# Activity
Turn every line of the data below into a JSON list of strings, one string per line, leaving out blank lines.

* * * * *

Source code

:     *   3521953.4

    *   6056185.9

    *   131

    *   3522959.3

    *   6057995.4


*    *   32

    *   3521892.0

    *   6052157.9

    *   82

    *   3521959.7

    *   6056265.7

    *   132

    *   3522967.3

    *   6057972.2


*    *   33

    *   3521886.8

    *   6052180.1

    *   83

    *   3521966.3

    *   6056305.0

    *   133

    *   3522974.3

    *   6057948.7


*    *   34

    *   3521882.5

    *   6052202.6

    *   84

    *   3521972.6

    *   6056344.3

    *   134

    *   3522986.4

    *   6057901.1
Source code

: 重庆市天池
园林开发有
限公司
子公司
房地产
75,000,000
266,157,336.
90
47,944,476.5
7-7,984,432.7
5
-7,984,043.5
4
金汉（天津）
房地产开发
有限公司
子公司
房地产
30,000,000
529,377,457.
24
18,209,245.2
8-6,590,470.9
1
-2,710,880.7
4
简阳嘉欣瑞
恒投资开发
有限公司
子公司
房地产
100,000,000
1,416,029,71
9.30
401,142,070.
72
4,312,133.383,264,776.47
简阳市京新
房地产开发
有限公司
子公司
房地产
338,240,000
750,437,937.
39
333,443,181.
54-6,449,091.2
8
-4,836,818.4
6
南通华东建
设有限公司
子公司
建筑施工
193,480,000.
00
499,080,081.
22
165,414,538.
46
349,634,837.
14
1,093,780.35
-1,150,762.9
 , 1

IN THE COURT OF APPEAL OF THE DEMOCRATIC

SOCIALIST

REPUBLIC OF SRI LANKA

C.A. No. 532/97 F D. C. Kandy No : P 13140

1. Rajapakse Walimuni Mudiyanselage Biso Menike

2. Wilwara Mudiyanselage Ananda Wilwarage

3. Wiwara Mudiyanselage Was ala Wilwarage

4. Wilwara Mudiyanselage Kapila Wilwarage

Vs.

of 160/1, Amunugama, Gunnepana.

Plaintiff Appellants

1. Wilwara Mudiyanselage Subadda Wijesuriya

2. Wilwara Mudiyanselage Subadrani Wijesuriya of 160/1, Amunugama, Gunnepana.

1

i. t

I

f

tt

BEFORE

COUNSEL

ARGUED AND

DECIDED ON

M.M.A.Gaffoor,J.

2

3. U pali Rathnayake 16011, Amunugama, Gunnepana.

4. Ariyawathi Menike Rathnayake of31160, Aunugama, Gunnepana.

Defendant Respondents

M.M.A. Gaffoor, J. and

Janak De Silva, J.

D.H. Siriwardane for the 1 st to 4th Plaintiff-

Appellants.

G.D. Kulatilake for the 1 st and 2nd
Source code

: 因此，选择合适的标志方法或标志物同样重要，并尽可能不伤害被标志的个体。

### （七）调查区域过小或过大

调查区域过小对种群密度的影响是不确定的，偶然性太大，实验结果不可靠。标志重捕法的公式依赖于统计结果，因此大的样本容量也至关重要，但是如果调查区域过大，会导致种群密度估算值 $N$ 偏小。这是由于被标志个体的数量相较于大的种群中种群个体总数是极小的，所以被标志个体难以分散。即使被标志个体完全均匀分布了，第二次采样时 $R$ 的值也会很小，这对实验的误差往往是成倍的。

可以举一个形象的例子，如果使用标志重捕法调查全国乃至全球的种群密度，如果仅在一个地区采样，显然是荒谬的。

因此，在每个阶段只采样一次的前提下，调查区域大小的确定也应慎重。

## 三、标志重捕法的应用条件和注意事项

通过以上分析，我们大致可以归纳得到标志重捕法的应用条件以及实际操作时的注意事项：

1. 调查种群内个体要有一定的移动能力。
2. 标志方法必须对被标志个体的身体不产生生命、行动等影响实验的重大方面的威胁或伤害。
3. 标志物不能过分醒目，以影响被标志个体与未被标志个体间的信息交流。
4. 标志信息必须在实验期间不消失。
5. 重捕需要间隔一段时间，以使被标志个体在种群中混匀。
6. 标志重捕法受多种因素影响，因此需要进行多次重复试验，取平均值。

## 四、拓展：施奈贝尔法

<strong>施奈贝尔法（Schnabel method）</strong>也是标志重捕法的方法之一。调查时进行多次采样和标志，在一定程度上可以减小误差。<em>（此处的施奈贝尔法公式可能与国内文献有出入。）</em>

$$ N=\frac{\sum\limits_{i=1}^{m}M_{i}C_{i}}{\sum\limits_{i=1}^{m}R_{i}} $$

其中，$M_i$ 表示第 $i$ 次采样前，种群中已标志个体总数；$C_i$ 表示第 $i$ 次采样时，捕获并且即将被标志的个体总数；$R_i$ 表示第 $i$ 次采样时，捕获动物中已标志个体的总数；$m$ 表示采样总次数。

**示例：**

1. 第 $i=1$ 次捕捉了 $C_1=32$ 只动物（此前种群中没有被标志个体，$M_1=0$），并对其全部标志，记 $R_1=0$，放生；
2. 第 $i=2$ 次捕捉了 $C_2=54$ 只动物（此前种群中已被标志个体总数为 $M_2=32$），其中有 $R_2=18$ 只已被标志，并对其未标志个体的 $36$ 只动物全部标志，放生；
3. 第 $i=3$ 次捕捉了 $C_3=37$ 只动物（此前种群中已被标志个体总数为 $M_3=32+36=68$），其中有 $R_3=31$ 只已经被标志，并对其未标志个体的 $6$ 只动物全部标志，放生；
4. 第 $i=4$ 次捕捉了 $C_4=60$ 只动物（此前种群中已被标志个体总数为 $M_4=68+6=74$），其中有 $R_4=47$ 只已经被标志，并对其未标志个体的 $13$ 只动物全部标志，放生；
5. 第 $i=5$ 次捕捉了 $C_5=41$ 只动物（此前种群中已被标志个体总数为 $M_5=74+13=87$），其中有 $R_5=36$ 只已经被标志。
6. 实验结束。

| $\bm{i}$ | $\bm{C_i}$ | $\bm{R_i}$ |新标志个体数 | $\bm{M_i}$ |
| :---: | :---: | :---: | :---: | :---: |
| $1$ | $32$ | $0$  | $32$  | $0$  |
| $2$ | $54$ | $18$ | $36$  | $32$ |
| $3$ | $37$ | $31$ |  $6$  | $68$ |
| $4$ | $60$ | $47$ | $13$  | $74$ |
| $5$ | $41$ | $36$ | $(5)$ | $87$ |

* * * * *

# Solved exercise
[
  "Source code",
  ":     *   3521953.4",
  "    *   6056185.9",
  "    *   131",
  "    *   3522959.3",
  "    *   6057995.4",
  "*    *   32",
  "    *   3521892.0",
  "    *   6052157.9",
  "    *   82",
  "    *   3521959.7",
  "    *   6056265.7",
  "    *   132",
  "    *   3522967.3",
  "    *   6057972.2",
  "*    *   33",
  "    *   3521886.8",
  "    *   6052180.1",
  "    *   83",
  "    *   3521966.3",
  "    *   6056305.0",
  "    *   133",
  "    *   3522974.3",
  "    *   6057948.7",
  "*    *   34",
  "    *   3521882.5",
  "    *   6052202.6",
  "    *   84",
  "    *   3521972.6",
  "    *   6056344.3",
  "    *   134",
  "    *   3522986.4",
  "    *   6057901.1",
  "Source code",
  ": 重庆市天池",
  "园林开发有",
  "限公司",
  "子公司",
  "房地产",
  "75,000,000",
  "266,157,336.",
  "90",
  "47,944,476.5",
  "7-7,984,432.7",
  "5",
  "-7,984,043.5",
  "4",
  "金汉（天津）",
  "房地产开发",
  "有限公司",
  "子公司",
  "房地产",
  "30,000,000",
  "529,377,457.",
  "24",
  "18,209,245.2",
  "8-6,590,470.9",
  "1",
  "-2,710,880.7",
  "4",
  "简阳嘉欣瑞",
  "恒投资开发",
  "有限公司",
  "子公司",
  "房地产",
  "100,000,000",
  "1,416,029,71",
  "9.30",
  "401,142,070.",
  "72",
  "4,312,133.383,264,776.47",
  "简阳市京新",
  "房地产开发",
  "有限公司",
  "子公司",
  "房地产",
  "338,240,000",
  "750,437,937.",
  "39",
  "333,443,181.",
  "54-6,449,091.2",
  "8",
  "-4,836,818.4",
  "6",
  "南通华东建",
  "设有限公司",
  "子公司",
  "建筑施工",
  "193,480,000.",
  "00",
  "499,080,081.",
  "22",
  "165,414,538.",
  "46",
  "349,634,837.",
  "14",
  "1,093,780.35",
  "-1,150,762.9",
  " , 1",
  "IN THE COURT OF APPEAL OF THE DEMOCRATIC",
  "SOCIALIST",
  "REPUBLIC OF SRI LANKA",
  "C.A. No. 532/97 F D. C. Kandy No : P 13140",
  "1. Rajapakse Walimuni Mudiyanselage Biso Menike",
  "2. Wilwara Mudiyanselage Ananda Wilwarage",
  "3. Wiwara Mudiyanselage Was ala Wilwarage",
  "4. Wilwara Mudiyanselage Kapila Wilwarage",
  "Vs.",
  "of 160/1, Amunugama, Gunnepana.",
  "Plaintiff Appellants",
  "1. Wilwara Mudiyanselage Subadda Wijesuriya",
  "2. Wilwara Mudiyanselage Subadrani Wijesuriya of 160/1, Amunugama, Gunnepana.",
  "1",
  "i. t",
  "I",
  "f",
  "tt",
  "BEFORE",
  "COUNSEL",
  "ARGUED AND",
  "DECIDED ON",
  "M.M.A.Gaffoor,J.",
  "2",
  "3. U pali Rathnayake 16011, Amunugama, Gunnepana.",
  "4. Ariyawathi Menike Rathnayake of31160, Aunugama, Gunnepana.",
  "Defendant Respondents",
  "M.M.A. Gaffoor, J. and",
  "Janak De Silva, J.",
  "D.H. Siriwardane for the 1 st to 4th Plaintiff-",
  "Appellants.",
  "G.D. Kulatilake for the 1 st and 2nd",
  "Source code",
  ": 因此，选择合适的标志方法或标志物同样重要，并尽可能不伤害被标志的个体。",
  "### （七）调查区域过小或过大",
  "调查区域过小对种群密度的影响是不确定的，偶然性太大，实验结果不可靠。标志重捕法的公式依赖于统计结果，因此大的样本容量也至关重要，但是如果调查区域过大，会导致种群密度估算值 $N$ 偏小。这是由于被标志个体的数量相较于大的种群中种群个体总数是极小的，所以被标志个体难以分散。即使被标志个体完全均匀分布了，第二次采样时 $R$ 的值也会很小，这对实验的误差往往是成倍的。",
  "可以举一个形象的例子，如果使用标志重捕法调查全国乃至全球的种群密度，如果仅在一个地区采样，显然是荒谬的。",
  "因此，在每个阶段只采样一次的前提下，调查区域大小的确定也应慎重。",
  "## 三、标志重捕法的应用条件和注意事项",
  "通过以上分析，我们大致可以归纳得到标志重捕法的应用条件以及实际操作时的注意事项：",
  "1. 调查种群内个体要有一定的移动能力。",
  "2. 标志方法必须对被标志个体的身体不产生生命、行动等影响实验的重大方面的威胁或伤害。",
  "3. 标志物不能过分醒目，以影响被标志个体与未被标志个体间的信息交流。",
  "4. 标志信息必须在实验期间不消失。",
  "5. 重捕需要间隔一段时间，以使被标志个体在种群中混匀。",
  "6. 标志重捕法受多种因素影响，因此需要进行多次重复试验，取平均值。",
  "## 四、拓展：施奈贝尔法",
  "<strong>施奈贝尔法（Schnabel method）</strong>也是标志重捕法的方法之一。调查时进行多次采样和标志，在一定程度上可以减小误差。<em>（此处的施奈贝尔法公式可能与国内文献有出入。）</em>",
  "$$ N=\\frac{\\sum\\limits_{i=1}^{m}M_{i}C_{i}}{\\sum\\limits_{i=1}^{m}R_{i}} $$",
  "其中，$M_i$ 表示第 $i$ 次采样前，种群中已标志个体总数；$C_i$ 表示第 $i$ 次采样时，捕获并且即将被标志的个体总数；$R_i$ 表示第 $i$ 次采样时，捕获动物中已标志个体的总数；$m$ 表示采样总次数。",
  "**示例：**",
  "1. 第 $i=1$ 次捕捉了 $C_1=32$ 只动物（此前种群中没有被标志个体，$M_1=0$），并对其全部标志，记 $R_1=0$，放生；",
  "2. 第 $i=2$ 次捕捉了 $C_2=54$ 只动物（此前种群中已被标志个体总数为 $M_2=32$），其中有 $R_2=18$ 只已被标志，并对其未标志个体的 $36$ 只动物全部标志，放生；",
  "3. 第 $i=3$ 次捕捉了 $C_3=37$ 只动物（此前种群中已被标志个体总数为 $M_3=32+36=68$），其中有 $R_3=31$ 只已经被标志，并对其未标志个体的 $6$ 只动物全部标志，放生；",
  "4. 第 $i=4$ 次捕捉了 $C_4=60$ 只动物（此前种群中已被标志个体总数为 $M_4=68+6=74$），其中有 $R_4=47$ 只已经被标志，并对其未标志个体的 $13$ 只动物全部标志，放生；",
  "5. 第 $i=5$ 次捕捉了 $C_5=41$ 只动物（此前种群中已被标志个体总数为 $M_5=74+13=87$），其中有 $R_5=36$ 只已经被标志。",
  "6. 实验结束。",
  "| $\\bm{i}$ | $\\bm{C_i}$ | $\\bm{R_i}$ |新标志个体数 | $\\bm{M_i}$ |",
  "| :---: | :---: | :---: | :---: | :---: |",
  "| $1$ | $32$ | $0$  | $32$  | $0$  |",
  "| $2$ | $54$ | $18$ | $36$  | $32$ |",
  "| $3$ | $37$ | $31$ |  $6$  | $68$ |",
  "| $4$ | $60$ | $47$ | $13$  | $74$ |",
  "| $5$ | $41$ | $36$ | $(5)$ | $87$ |"
]